Sunday, November 30, 2008

The merging of new and old journalism

So.

All this time, our journalism class (and major newspapers and a plethora of websites) has been predicting the end of traditional journalism. We recognize the fact that "New Media," aka the online community of bloggers, reporters, and citizens who feed off one another and report news (and rumors) at startling speeds, is more convenient, faster, and, best of all, free.

The response to the crisis in Mumbai is an excellent example of citizen journalism taken to a whole new level, thanks to the instant connection the internet provides.

And while I'm fascinated and generally enthralled by this new media, I admit that I've been sad to see traditional print journalism begin to fade. Of course newspapers are far from eradicated, and I don't know that they will ever be so. But I do know that nearly all I hear about newspapers these days is that profits are falling, advertisements are falling, layoffs are rising, etc.

However, a recent article by redOrbit has made me think that perhaps the situation doesn't have to be this drastic. Perhaps our changing news media isn't all about the new, technologically advanced, interactive media versus the tried-and-true, honest and verified traditional print media.

Maybe the two complement each other.

RedOrbit reports that Arianna Huffington, founder of the Huffington Post (a website with the byword, "The Internet Newspaper: News Blogs Video Community) believes that new media brings out the best in traditional journalism.

Huffington claims that the transparency and proximity is what new media brings to the table of traditional journalism.

“The new cannot entirely replace the old nor produce the results of time-honored investigative journalism,” Huffington said.

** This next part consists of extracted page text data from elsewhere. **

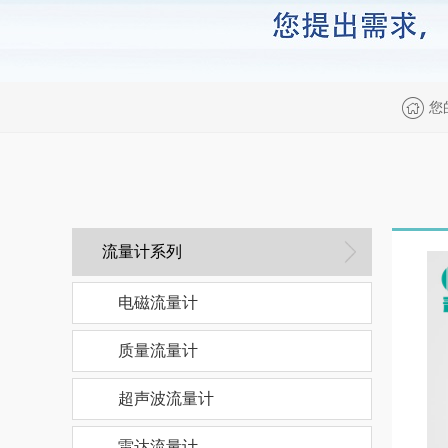
您
流量计系列
电磁流量计
质量流量计
超声波流量计
雷达流量计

She also said that bloggers who take to heart the tradition of fact-checking and having multiple sources are the ones who rise to the top in the online world.

And of course bloggers and 'citizen journalists' can (and often do) get the facts wrong, it is still true that the best ones, the ones who get the facts right, are the bloggers that everyone listens to.

So what does everyone think? Is this just a bunch of hopeful drivel, meant to placate old world journalists? Or could this combination of new media and traditional journalism work to form a type of journalism that is both transparent and accurate, both proximate and insightful, both interactive and resourceful?